Sun Yiwei, Ni Fengchao, Huang Yiwen, Liu Haigang, Chen Xianfeng
Opt Lett. 2023 Aug 1;48(15):4049-4052. doi: 10.1364/OL.493442.
The wavemeter is an important instrument for spectrum analysis, widely used in spectral calibration, remote sensing, atomic physics, and high-precision metrology. However, near-infrared (NIR) wavemeters require infrared-sensitive detectors that are expensive and less sensitive compared to silicon-based visible light detectors. To circumvent these limitations, we propose an NIR speckle wavemeter based on nonlinear frequency conversion. We combine a scattering medium and the deep learning technique to invert the nonlinear mapping of the NIR wavelength and speckles in the visible wave band. With the outstanding performance of deep learning, a high-precision wavelength resolution of 1 pm is achievable in our experiment. We further demonstrate the robustness of our system and show that the recognition of power parameters and multi-spectral lines is also feasible. The proposed method offers a convenient and flexible way to measure NIR light, and it offers the possibility of cost reduction in miniaturized wavemeter systems.
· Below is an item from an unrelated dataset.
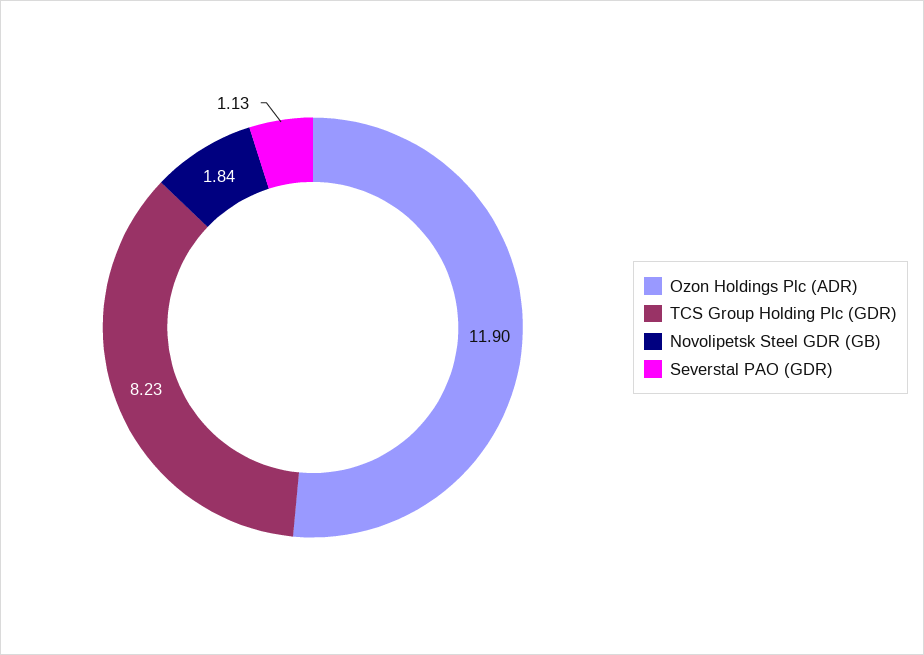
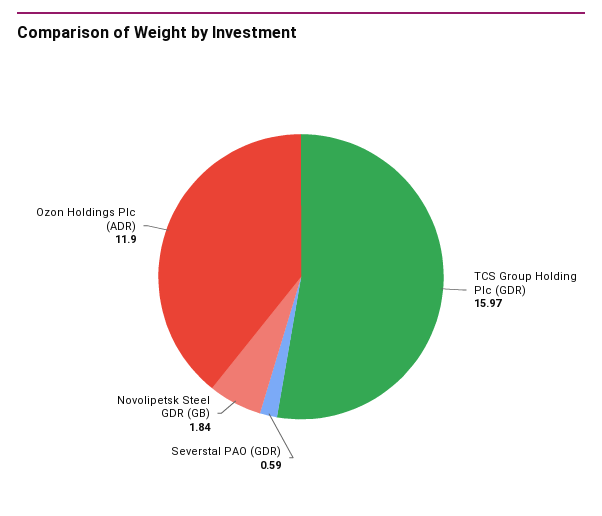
TCS Group Holding Plc (GDR): 8.23 -> 15.97
Severstal PAO (GDR): 1.13 -> 0.59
波长计是光谱分析的重要仪器,广泛应用于光谱校准、遥感、原子物理和高精度计量领域。然而,近红外(NIR)波长计需要对红外敏感的探测器,与基于硅的可见光探测器相比,这种探测器价格昂贵且灵敏度较低。为了克服这些限制,我们提出了一种基于非线性频率转换的近红外散斑波长计。我们将散射介质与深度学习技术相结合,以反转近红外波长与可见光波段散斑的非线性映射。凭借深度学习的出色性能,在我们的实验中可实现1皮米的高精度波长分辨率。我们进一步证明了我们系统的稳健性,并表明功率参数和多谱线的识别也是可行的。所提出的方法为测量近红外光提供了一种方便灵活的方式,并为小型化波长计系统的成本降低提供了可能性。